• **EXERCISE AIM**:
Copy out every line of the items below, keeping each character unchanged.

• **Region and label listings**:
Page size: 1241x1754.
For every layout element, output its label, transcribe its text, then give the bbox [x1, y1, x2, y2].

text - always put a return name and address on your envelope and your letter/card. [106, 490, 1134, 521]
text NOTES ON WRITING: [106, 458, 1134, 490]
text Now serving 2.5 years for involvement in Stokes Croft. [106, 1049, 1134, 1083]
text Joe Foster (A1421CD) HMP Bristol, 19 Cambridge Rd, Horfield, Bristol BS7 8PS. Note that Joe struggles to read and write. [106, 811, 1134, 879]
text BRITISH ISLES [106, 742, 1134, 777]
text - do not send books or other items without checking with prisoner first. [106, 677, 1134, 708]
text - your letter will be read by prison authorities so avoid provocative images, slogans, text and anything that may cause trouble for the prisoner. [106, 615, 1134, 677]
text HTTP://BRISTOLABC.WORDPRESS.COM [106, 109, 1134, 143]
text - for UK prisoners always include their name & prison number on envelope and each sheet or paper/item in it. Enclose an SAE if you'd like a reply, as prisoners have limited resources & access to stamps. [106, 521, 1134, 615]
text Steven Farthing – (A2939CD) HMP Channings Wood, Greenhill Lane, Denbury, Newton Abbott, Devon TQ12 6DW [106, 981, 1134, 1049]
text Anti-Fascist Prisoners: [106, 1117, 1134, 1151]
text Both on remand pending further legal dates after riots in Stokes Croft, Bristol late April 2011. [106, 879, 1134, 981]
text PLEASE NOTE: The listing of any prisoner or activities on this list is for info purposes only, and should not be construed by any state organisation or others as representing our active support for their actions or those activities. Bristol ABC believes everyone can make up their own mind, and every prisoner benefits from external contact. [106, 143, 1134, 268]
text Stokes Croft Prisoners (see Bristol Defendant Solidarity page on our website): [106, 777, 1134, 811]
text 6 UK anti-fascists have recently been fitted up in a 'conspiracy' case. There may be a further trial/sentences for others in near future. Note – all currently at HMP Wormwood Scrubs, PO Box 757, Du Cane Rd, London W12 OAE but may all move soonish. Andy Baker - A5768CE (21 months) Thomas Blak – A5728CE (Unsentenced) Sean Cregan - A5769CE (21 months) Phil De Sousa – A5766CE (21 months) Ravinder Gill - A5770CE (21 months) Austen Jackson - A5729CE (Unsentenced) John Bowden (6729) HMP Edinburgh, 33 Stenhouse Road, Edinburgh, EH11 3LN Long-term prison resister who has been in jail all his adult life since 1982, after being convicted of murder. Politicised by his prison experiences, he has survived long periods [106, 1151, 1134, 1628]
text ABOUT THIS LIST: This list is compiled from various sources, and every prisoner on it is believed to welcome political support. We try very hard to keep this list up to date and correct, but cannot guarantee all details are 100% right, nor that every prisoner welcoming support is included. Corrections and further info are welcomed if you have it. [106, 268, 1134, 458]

• **COMPLETE ANSWER**:
Page size: 1241x1754.
For every layout element, output its label, transcribe its text, then give the bbox [x1, y1, x2, y2].

text - always put a return name and address on your envelope and your letter/card. [106, 490, 1134, 521]
text NOTES ON WRITING: [106, 458, 1134, 490]
text Now serving 2.5 years for involvement in Stokes Croft. [106, 1049, 1134, 1083]
text Joe Foster (A1421CD) HMP Bristol, 19 Cambridge Rd, Horfield, Bristol BS7 8PS. Note that Joe struggles to read and write. [106, 811, 1134, 879]
text BRITISH ISLES [106, 742, 1134, 777]
text - do not send books or other items without checking with prisoner first. [106, 677, 1134, 708]
text - your letter will be read by prison authorities so avoid provocative images, slogans, text and anything that may cause trouble for the prisoner. [106, 615, 1134, 677]
text HTTP://BRISTOLABC.WORDPRESS.COM [106, 109, 1134, 143]
text - for UK prisoners always include their name & prison number on envelope and each sheet or paper/item in it. Enclose an SAE if you'd like a reply, as prisoners have limited resources & access to stamps. [106, 521, 1134, 615]
text Steven Farthing – (A2939CD) HMP Channings Wood, Greenhill Lane, Denbury, Newton Abbott, Devon TQ12 6DW [106, 981, 1134, 1049]
text Anti-Fascist Prisoners: [106, 1117, 1134, 1151]
text Both on remand pending further legal dates after riots in Stokes Croft, Bristol late April 2011. [106, 879, 1134, 981]
text PLEASE NOTE: The listing of any prisoner or activities on this list is for info purposes only, and should not be construed by any state organisation or others as representing our active support for their actions or those activities. Bristol ABC believes everyone can make up their own mind, and every prisoner benefits from external contact. [106, 143, 1134, 268]
text Stokes Croft Prisoners (see Bristol Defendant Solidarity page on our website): [106, 777, 1134, 811]
text 6 UK anti-fascists have recently been fitted up in a 'conspiracy' case. There may be a further trial/sentences for others in near future. Note – all currently at HMP Wormwood Scrubs, PO Box 757, Du Cane Rd, London W12 OAE but may all move soonish. Andy Baker - A5768CE (21 months) Thomas Blak – A5728CE (Unsentenced) Sean Cregan - A5769CE (21 months) Phil De Sousa – A5766CE (21 months) Ravinder Gill - A5770CE (21 months) Austen Jackson - A5729CE (Unsentenced) John Bowden (6729) HMP Edinburgh, 33 Stenhouse Road, Edinburgh, EH11 3LN Long-term prison resister who has been in jail all his adult life since 1982, after being convicted of murder. Politicised by his prison experiences, he has survived long periods [106, 1151, 1134, 1628]
text ABOUT THIS LIST: This list is compiled from various sources, and every prisoner on it is believed to welcome political support. We try very hard to keep this list up to date and correct, but cannot guarantee all details are 100% right, nor that every prisoner welcoming support is included. Corrections and further info are welcomed if you have it. [106, 268, 1134, 458]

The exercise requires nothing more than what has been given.